The next book I reviewed for Thomas Nelson’s blog book review group, Book Sneeze, was “The MoneySmart Family System” by Steve and Annette Economides. This couple has written several books, and is known as America’s Cheapest Family. The book is a non-fiction, 250 page guidebook to almost every area of raising children you can think of. In a society where the adolescent stage is being stretched in both directions (kids are growing mature too quickly, but then not ‘growing up’ fast enough!), this book gives great, age appropriate, guidelines for how to encourage your kids to be smart with their (your) money. Each chapter has a section at the end that addresses how the idea could be handled for different age groups. (0-5, 6-11, 12-17, 18-23, and 24 and beyond) This structure really helps, as a parent, to see what things you should implement now with the age child you have, and what things would be helpful as they grow.

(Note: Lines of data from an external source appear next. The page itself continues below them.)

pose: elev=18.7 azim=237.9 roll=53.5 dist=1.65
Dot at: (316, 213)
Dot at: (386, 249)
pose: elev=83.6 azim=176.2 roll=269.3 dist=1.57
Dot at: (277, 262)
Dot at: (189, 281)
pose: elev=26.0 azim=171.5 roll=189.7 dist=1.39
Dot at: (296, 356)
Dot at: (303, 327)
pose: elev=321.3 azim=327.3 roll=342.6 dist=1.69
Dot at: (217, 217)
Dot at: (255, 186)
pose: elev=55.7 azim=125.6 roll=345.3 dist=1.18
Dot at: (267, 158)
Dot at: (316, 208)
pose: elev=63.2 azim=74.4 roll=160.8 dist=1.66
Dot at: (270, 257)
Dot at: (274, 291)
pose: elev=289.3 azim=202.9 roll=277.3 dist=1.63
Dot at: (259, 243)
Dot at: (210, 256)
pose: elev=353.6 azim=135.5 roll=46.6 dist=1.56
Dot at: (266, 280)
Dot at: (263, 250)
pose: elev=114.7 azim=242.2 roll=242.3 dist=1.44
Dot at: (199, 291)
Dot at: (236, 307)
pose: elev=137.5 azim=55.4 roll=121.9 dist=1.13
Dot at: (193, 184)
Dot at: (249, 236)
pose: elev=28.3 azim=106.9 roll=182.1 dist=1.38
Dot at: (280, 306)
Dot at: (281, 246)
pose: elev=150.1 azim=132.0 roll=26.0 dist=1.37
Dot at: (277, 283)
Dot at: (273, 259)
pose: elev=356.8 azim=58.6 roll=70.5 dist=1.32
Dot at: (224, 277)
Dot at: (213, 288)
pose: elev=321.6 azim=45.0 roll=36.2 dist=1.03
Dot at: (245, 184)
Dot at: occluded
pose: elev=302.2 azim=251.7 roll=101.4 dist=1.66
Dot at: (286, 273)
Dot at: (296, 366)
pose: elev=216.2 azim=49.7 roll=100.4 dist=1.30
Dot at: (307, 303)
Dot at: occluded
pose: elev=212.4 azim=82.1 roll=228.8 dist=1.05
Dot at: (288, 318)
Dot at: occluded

This family has 5 children, and they give lots of good examples to back their suggestions. I found some of the information to be so detailed, that it almost was too much to remember and take in. Other than that, I would highly recommend this book as a practical guide to teaching children about handling money in a wise way!
Thursday, July 5, 2012
The next book I reviewed for Thomas Nelson's book review group, Book Sneeze, was "Heaven In Her Arms" by Catherine Hickem. The author is a licensed psychotherapist, wife and mother. This is a non -fiction book that details ‘why God chose Mary to raise His son and what it means for you.’ I was curious about this book, as a mother, and didn’t know what type of material to expect. Each chapter is clearly labeled with a subject matter, how it relates to Mary, and a scripture. I thought the book held a good mixture of stories and information from the Bible about Jesus and Mary’s relationship, stories and experiences from the author’s daily life, and practical advice for mothers. There were a few points in the book that I found myself wanting to scan the chapters instead of reading it in depth. Some of the material can seem slightly repetitive. I do think the author does a wonderful job of helping the reader ponder the story of Jesus and Mary instead of just reading over it as we typically do. There are many things that we, as mothers many years later, can relate to, and learn from.
Friday, March 16, 2012
The next book I reviewed for Thomas Nelson’s book review group, Book Sneeze, was a fiction novel. I read “Beyond Molasses Creek” by Nicole Seitz. I was unfamiliar with the author, and hadn’t read any of her books before. It took me several chapters to feel like I was ‘into’ the book, but once the storyline caught my interest, I really enjoyed it. The story is written from the perspective of several individuals. It is a little over 300 pages, and very intriguing. Although some things in the storyline seem to be a bit predictable, for the most part the book has twists and turns that leave you wondering what will happen as the story progresses. The main character is a woman in her 60’s, Ally, who comes back to her childhood home once her father dies. A secondary character is a young woman living in Nepal who is trying to figure out her past. Another secondary character is Vesey Washington, a man also in his 60’s who had a friendship in the past with Ally. The three characters stories are intertwined, and it is very interesting to find out how their lives are linked. Although I might not seek how further novels from this author, this book was a fairly good read.